[УСЛОВИЕ ЗАДАЧИ]: Воспроизведите дословно все строки приведенных ниже записей, ничего не меняя.

[ИСХОДНЫЕ ЗАПИСИ]:

********************

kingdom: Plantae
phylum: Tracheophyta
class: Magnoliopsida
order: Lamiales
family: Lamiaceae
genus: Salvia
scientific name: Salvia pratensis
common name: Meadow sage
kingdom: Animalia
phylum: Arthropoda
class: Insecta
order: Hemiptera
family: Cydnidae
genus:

********************

[ИТОГОВЫЙ РЕЗУЛЬТАТ]:
kingdom: Plantae
phylum: Tracheophyta
class: Magnoliopsida
order: Lamiales
family: Lamiaceae
genus: Salvia
scientific name: Salvia pratensis
common name: Meadow sage
kingdom: Animalia
phylum: Arthropoda
class: Insecta
order: Hemiptera
family: Cydnidae
genus:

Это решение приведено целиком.